- HOW TO COMPLETE THIS TASK -
An unchanged copy of every record below, without pictures, is the goal.

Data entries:
******

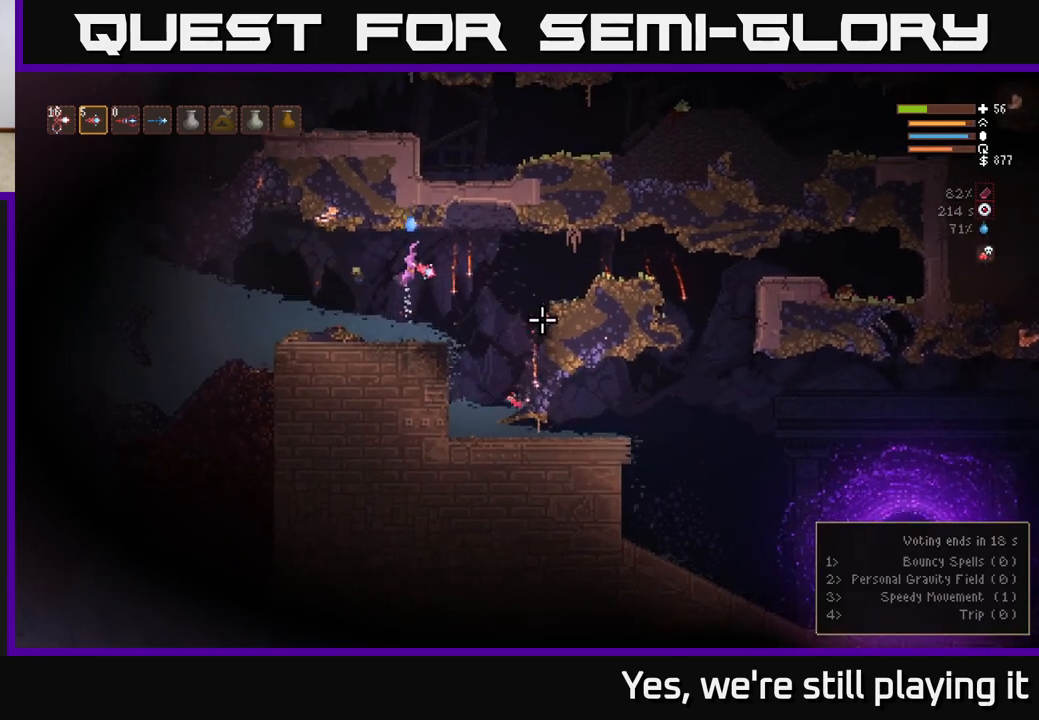
{"dt_ms": 500, "buttons": [], "left_stick": "center", "right_stick": "right", "events": [[17, "left_stick", "left"], [217, "left_stick", "center"], [317, "right_stick", "right"]]}
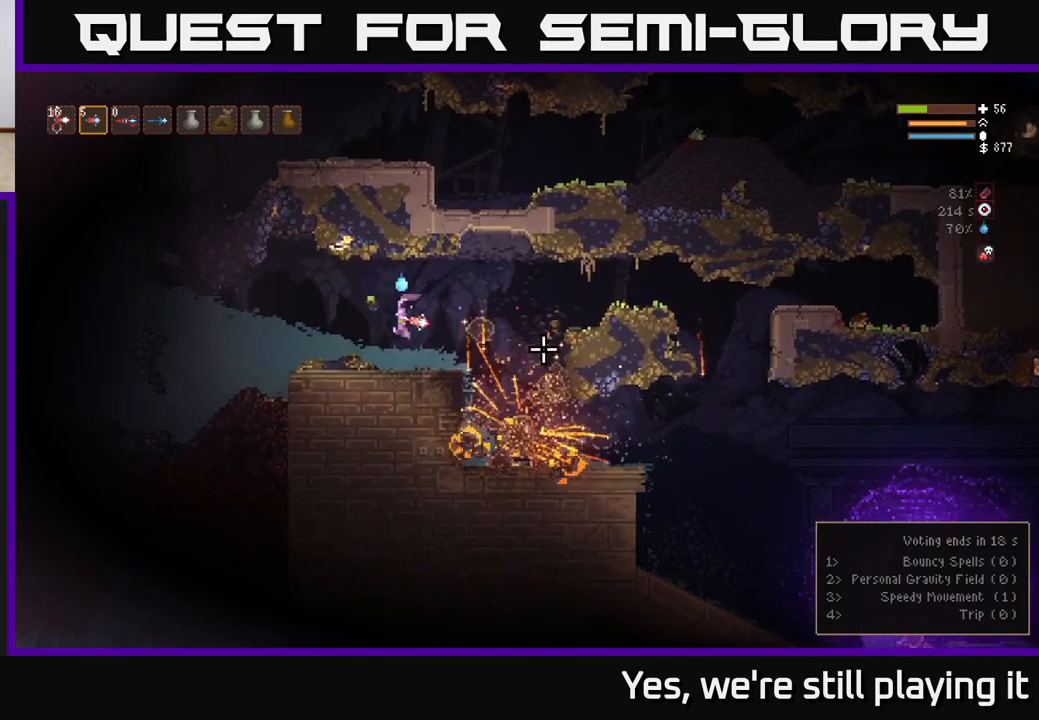
{"dt_ms": 500, "buttons": ["L2"], "left_stick": "left", "right_stick": "right"}
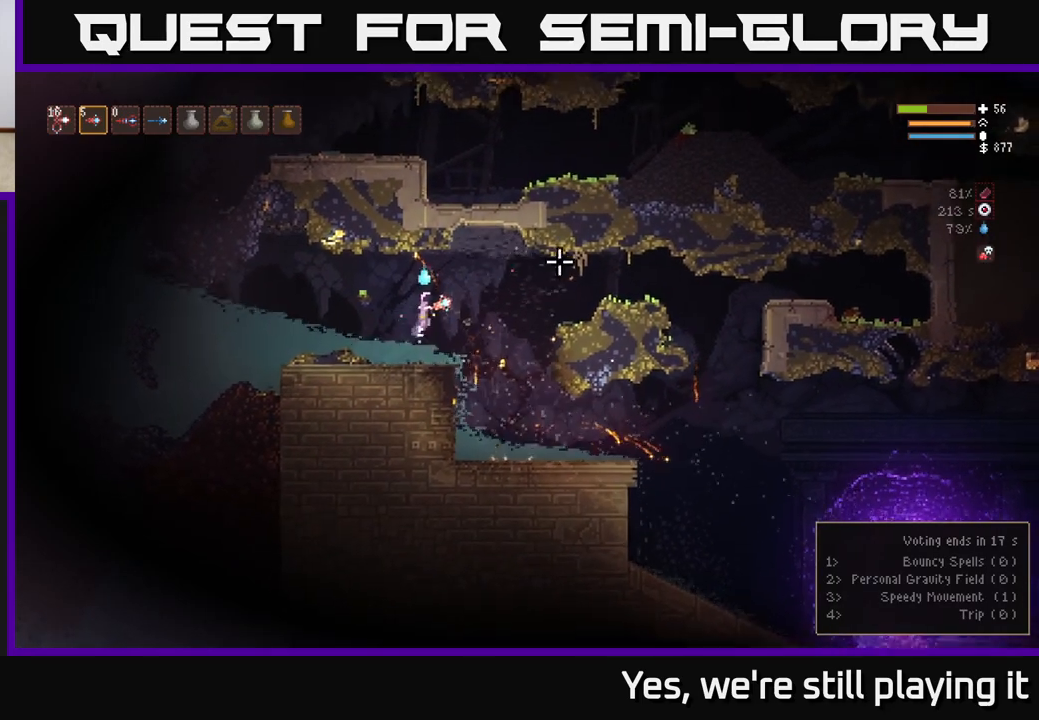
{"dt_ms": 500, "buttons": ["L2"], "left_stick": "left", "right_stick": "up-left", "events": [[50, "right_stick", "up-right"], [117, "L2", "up"], [283, "right_stick", "up-left"], [400, "R1", "down"], [467, "L2", "down"], [483, "R1", "up"]]}
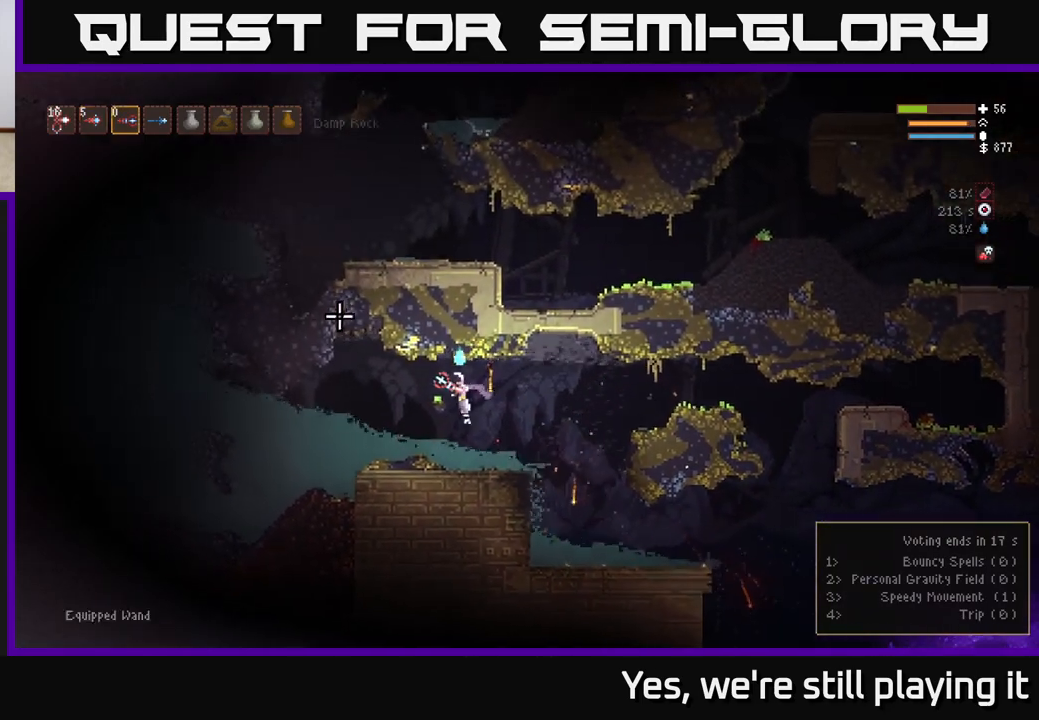
{"dt_ms": 500, "buttons": [], "left_stick": "left", "right_stick": "up-left", "events": [[167, "L2", "up"], [267, "R1", "down"], [350, "R1", "up"]]}
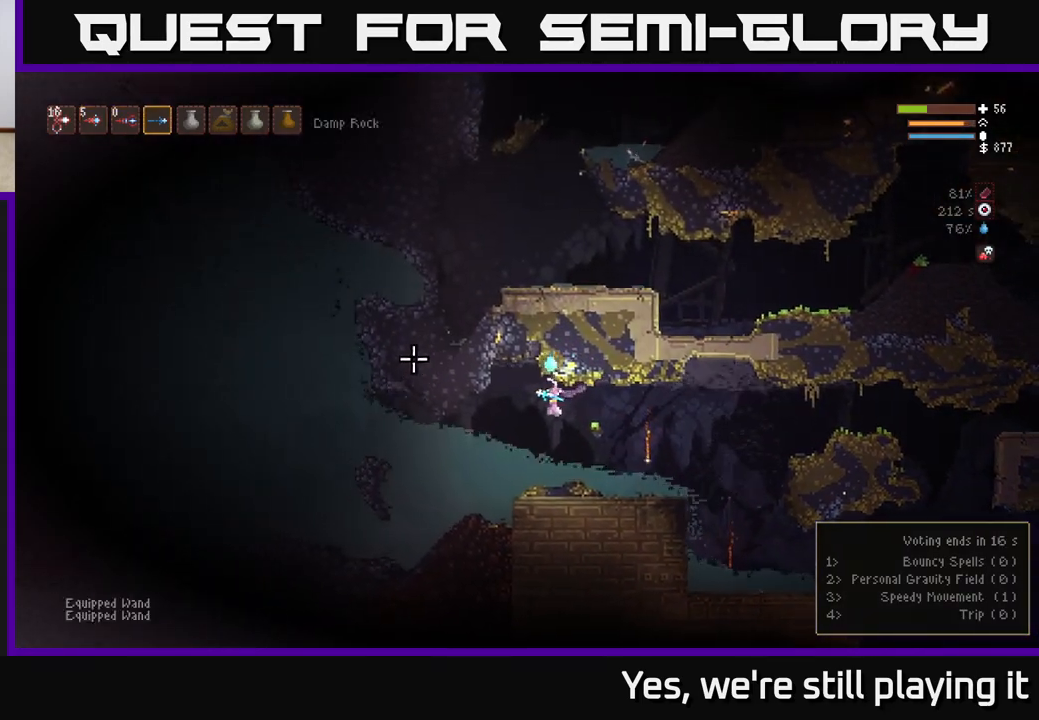
{"dt_ms": 1000, "buttons": ["L2"], "left_stick": "left", "right_stick": "up-left"}
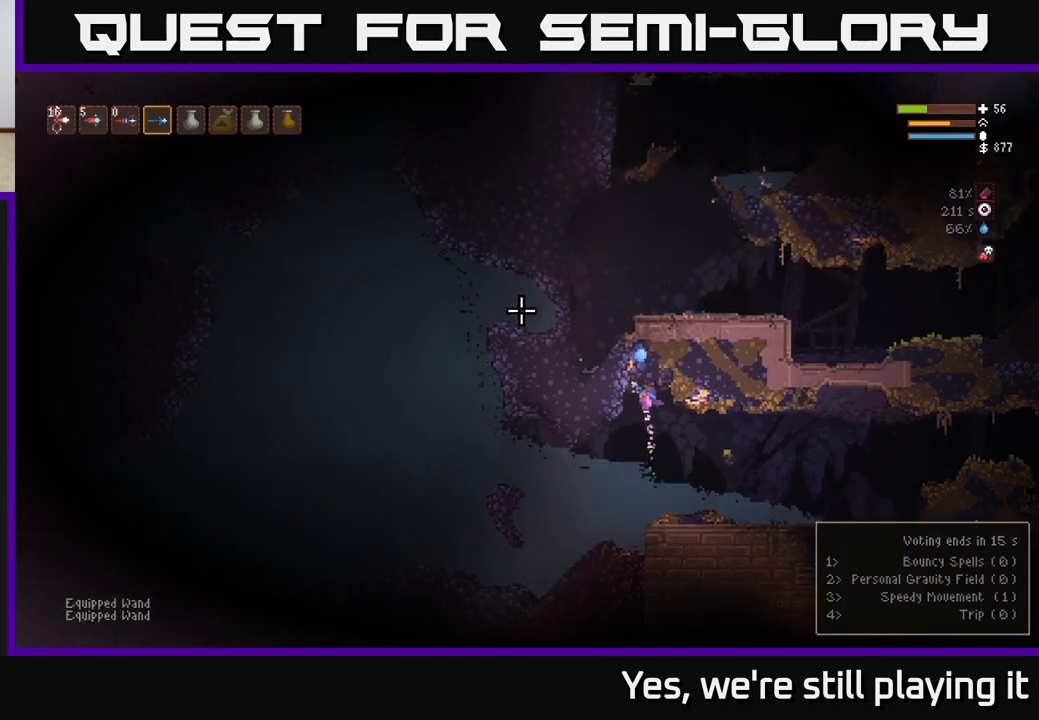
{"dt_ms": 1000, "buttons": ["L2"], "left_stick": "center", "right_stick": "up-left"}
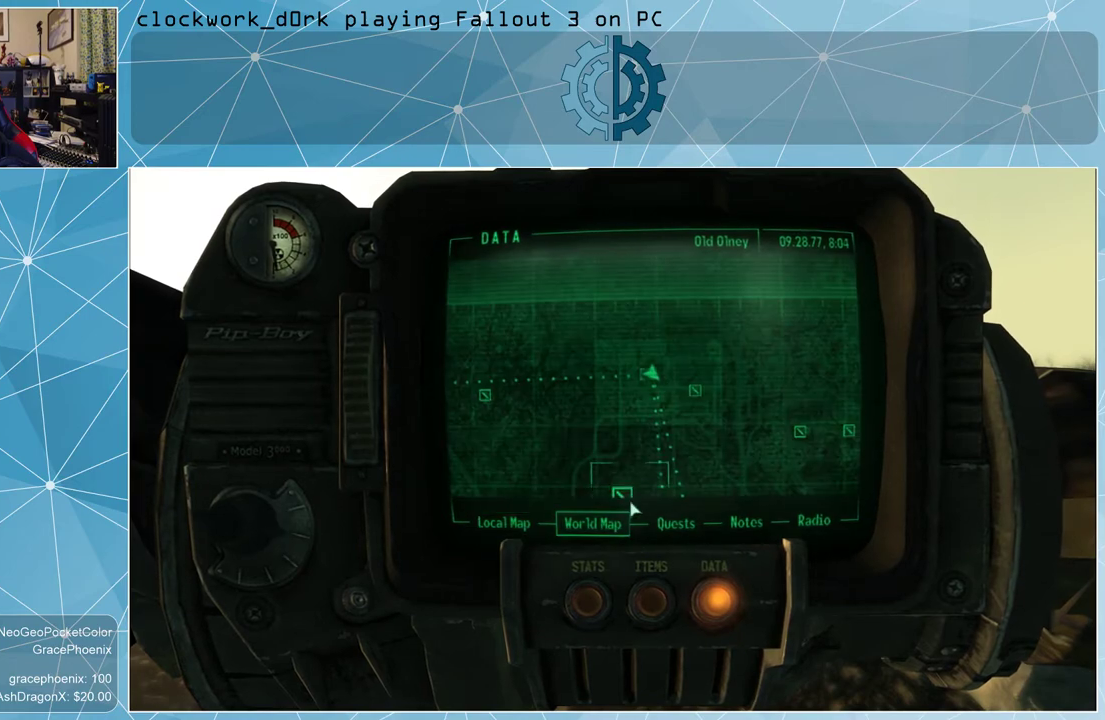
Gameplay with keyboard and mouse; each line is a JSON object with the keys and mouse buttons held at the frame after it. "events" lists presses ("down") and releases ("up") of "1", "2", "3", "4", "5", "a", "alt", "c", "ctrl", "d", "e", "f", "q", "r", "s", "shift", "space", "tab", "v", "w", "x", "z", "mouse_left", "mouse_wheel" and "mouse_right" between this image and that frame as [ms after this image, input, new state], when the widget could be followed in between. "mouse_left", "mouse_wheel", "mouse_right" = the "left", "wheel", "right" buttons of the "mouse" list. No other keys are recorded. "wheel" means that the mouse wheel is clicked or scrolled. Not read: mouse_move other_keys.
{"keys": [], "mouse": [], "events": []}
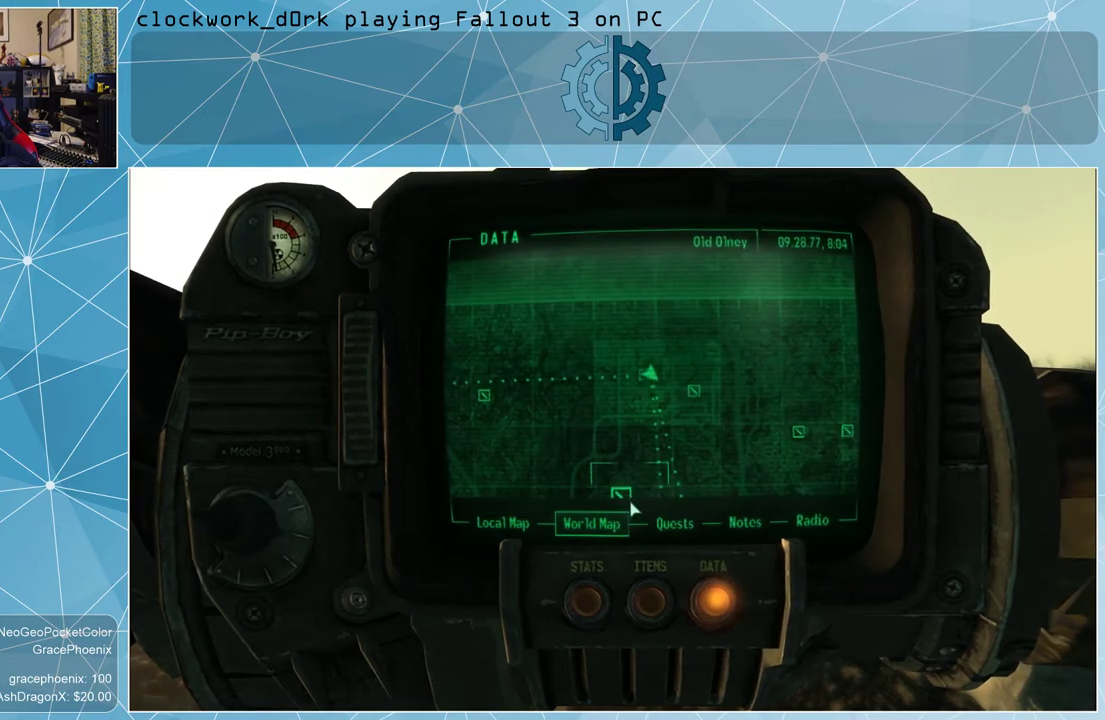
{"keys": [], "mouse": ["left"], "events": [[500, "mouse_left", "down"]]}
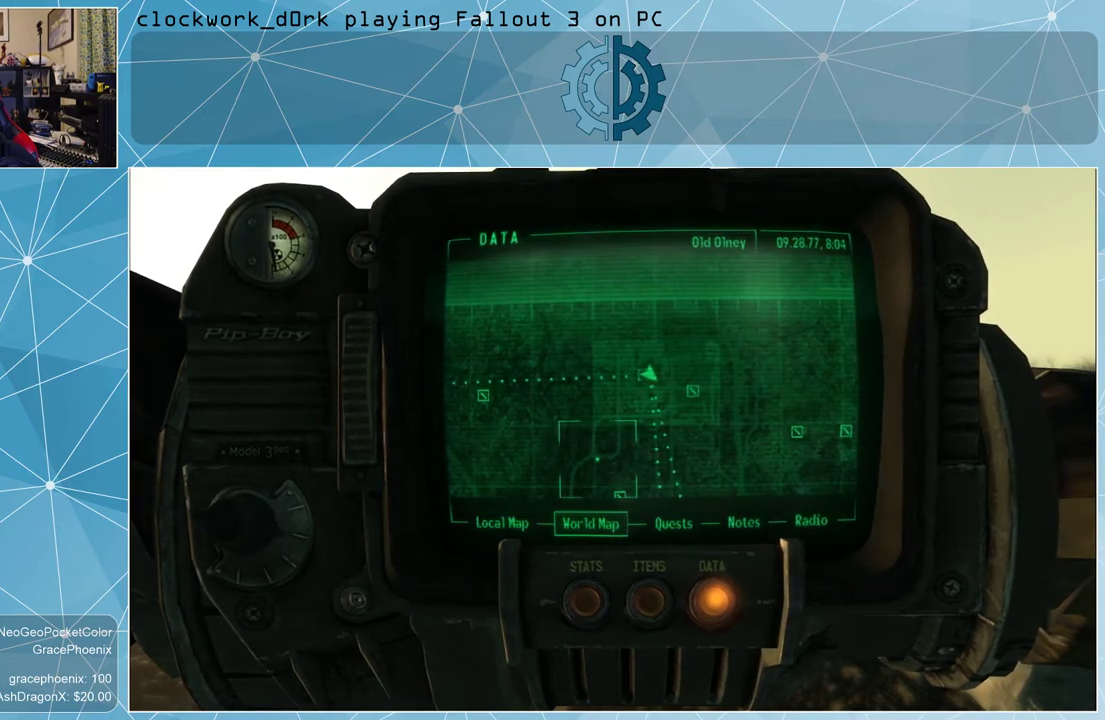
{"keys": [], "mouse": ["left"], "events": []}
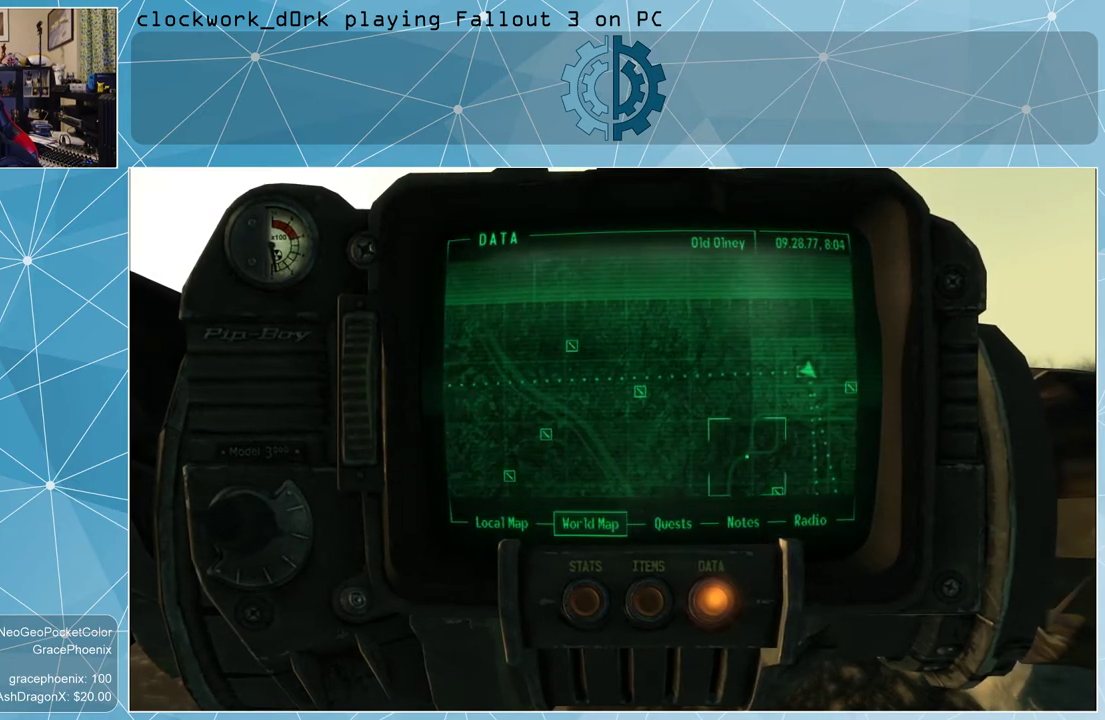
{"keys": [], "mouse": ["left"], "events": []}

******

- RESPONSE TO THIS EXERCISE -
{"dt_ms": 500, "buttons": [], "left_stick": "center", "right_stick": "right", "events": [[17, "left_stick", "left"], [217, "left_stick", "center"], [317, "right_stick", "right"]]}
{"dt_ms": 500, "buttons": ["L2"], "left_stick": "left", "right_stick": "right"}
{"dt_ms": 500, "buttons": ["L2"], "left_stick": "left", "right_stick": "up-left", "events": [[50, "right_stick", "up-right"], [117, "L2", "up"], [283, "right_stick", "up-left"], [400, "R1", "down"], [467, "L2", "down"], [483, "R1", "up"]]}
{"dt_ms": 500, "buttons": [], "left_stick": "left", "right_stick": "up-left", "events": [[167, "L2", "up"], [267, "R1", "down"], [350, "R1", "up"]]}
{"dt_ms": 1000, "buttons": ["L2"], "left_stick": "left", "right_stick": "up-left"}
{"dt_ms": 1000, "buttons": ["L2"], "left_stick": "center", "right_stick": "up-left"}
Gameplay with keyboard and mouse; each line is a JSON object with the keys and mouse buttons held at the frame after it. "events" lists presses ("down") and releases ("up") of "1", "2", "3", "4", "5", "a", "alt", "c", "ctrl", "d", "e", "f", "q", "r", "s", "shift", "space", "tab", "v", "w", "x", "z", "mouse_left", "mouse_wheel" and "mouse_right" between this image and that frame as [ms after this image, input, new state], when the widget could be followed in between. "mouse_left", "mouse_wheel", "mouse_right" = the "left", "wheel", "right" buttons of the "mouse" list. No other keys are recorded. "wheel" means that the mouse wheel is clicked or scrolled. Not read: mouse_move other_keys.
{"keys": [], "mouse": [], "events": []}
{"keys": [], "mouse": ["left"], "events": [[500, "mouse_left", "down"]]}
{"keys": [], "mouse": ["left"], "events": []}
{"keys": [], "mouse": ["left"], "events": []}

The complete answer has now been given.